Pavel Afonine pafonine at lbl.gov
Thu May 30 08:09:24 PDT 2013

Hi Stefan,

> in some of my macromolecular crystal structures with resolutions 
> between 1.1 - 1.4 Å, mainly in the second solvation shell round 
> positive Fo-Fc electron density blobs are detectable which show after 
> assignment of a water molecule to these blob and subsequent refinement 
> with Phenix refine a good-looking calculated 2Fo-Fc electron density 
> (round shape, the 2Fo-Fc map appears at a contour level of σ = 1.0 - 
> 1.4), but there also occurs a small negative Fo-Fc electron density 
> detectable inside the 2Fo-Fc density blob. The negative Fo-Fc electron 
> density disappears if the occupancy of the water molecule is refined 
> by Phenix or manually set lower than 100% occupancy. Therefore, I 
> think these positions are partly occupied by water molecules, but I am 
> not sure how I should handle it/how it is generally handled. I would 
> be thankful for any advice and/or literature about this topic.

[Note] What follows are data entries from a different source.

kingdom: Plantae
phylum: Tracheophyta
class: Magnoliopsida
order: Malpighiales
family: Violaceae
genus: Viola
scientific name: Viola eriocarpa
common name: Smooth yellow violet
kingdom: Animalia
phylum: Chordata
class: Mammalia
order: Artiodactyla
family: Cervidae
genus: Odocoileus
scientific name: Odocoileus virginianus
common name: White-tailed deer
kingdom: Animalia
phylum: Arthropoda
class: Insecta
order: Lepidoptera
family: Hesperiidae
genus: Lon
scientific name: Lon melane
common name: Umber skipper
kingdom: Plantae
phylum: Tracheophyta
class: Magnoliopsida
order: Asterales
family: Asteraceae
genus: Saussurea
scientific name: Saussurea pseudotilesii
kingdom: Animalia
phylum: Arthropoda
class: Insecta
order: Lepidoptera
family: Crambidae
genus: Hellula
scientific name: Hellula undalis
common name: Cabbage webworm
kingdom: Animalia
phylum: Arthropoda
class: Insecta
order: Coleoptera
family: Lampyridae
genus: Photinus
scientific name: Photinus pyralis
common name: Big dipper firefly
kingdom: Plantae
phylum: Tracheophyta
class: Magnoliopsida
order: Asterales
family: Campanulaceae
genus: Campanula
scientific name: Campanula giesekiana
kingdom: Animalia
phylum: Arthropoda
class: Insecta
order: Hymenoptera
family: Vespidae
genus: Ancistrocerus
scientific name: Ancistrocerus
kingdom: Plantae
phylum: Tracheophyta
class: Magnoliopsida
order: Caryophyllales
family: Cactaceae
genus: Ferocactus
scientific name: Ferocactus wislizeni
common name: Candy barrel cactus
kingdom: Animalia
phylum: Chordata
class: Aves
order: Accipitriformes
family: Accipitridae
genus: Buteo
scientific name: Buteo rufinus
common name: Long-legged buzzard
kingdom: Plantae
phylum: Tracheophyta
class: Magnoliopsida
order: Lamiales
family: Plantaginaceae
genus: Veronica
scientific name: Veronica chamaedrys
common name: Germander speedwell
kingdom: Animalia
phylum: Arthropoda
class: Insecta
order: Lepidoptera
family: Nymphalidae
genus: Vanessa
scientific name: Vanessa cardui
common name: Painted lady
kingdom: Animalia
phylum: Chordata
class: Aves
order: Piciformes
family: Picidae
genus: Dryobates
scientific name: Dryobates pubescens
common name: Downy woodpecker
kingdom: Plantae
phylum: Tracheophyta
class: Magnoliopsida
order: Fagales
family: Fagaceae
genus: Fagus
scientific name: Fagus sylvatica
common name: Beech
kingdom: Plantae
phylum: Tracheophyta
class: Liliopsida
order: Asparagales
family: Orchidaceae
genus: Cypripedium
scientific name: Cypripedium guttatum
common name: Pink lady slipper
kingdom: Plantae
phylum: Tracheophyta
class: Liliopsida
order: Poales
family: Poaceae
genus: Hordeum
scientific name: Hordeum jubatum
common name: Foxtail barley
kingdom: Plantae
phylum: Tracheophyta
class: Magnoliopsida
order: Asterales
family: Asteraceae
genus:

currently phenix.refine can add automatically only fully occupied waters 
(I am not sure it will ever use atomic model for partially occupied 
waters). If necessary, add partially occupied waters yourself manually. 
Make sure they have properly set altlocs (alternative location 
identifiers): non blank (say A and B).

> My second question is concerning a density blob in perfect 
> coordination distance to an indolyl group (perfectly located in the 
> middle of the five-ring, with 3.4 Å distance to every of the five 
> carbon atoms of the five-ring). What‘s the best way to find out which 
> ion possibly occupies this position? I tried Na+ and Ca2+, but after 
> refinement big negative Fo-Fc blobs appear in both cases (maybe the 
> ion at this position is only partly occupied?). There is no anomalous 
> signal detectable at this position (data collection wavelength was 
> 0.91841 nm). After the refinement of a water molecule at this 
> position, a positive Fo-Fc election density is still there.

A manual way of doing this is to come up with a list of potential 
ion-candidates based on your knowledge of chemistry and what may be in 
crystallization solution, then try placing one by one, refine 
anisotropic ADP and occupancy. Make sure you do refinement until 
convergence, which means you may want to run about 10 or more 
macro-cycles. Finally, choose the one that results in flattest residual map.

I guess Nat's suggestion does something similar to this automatically.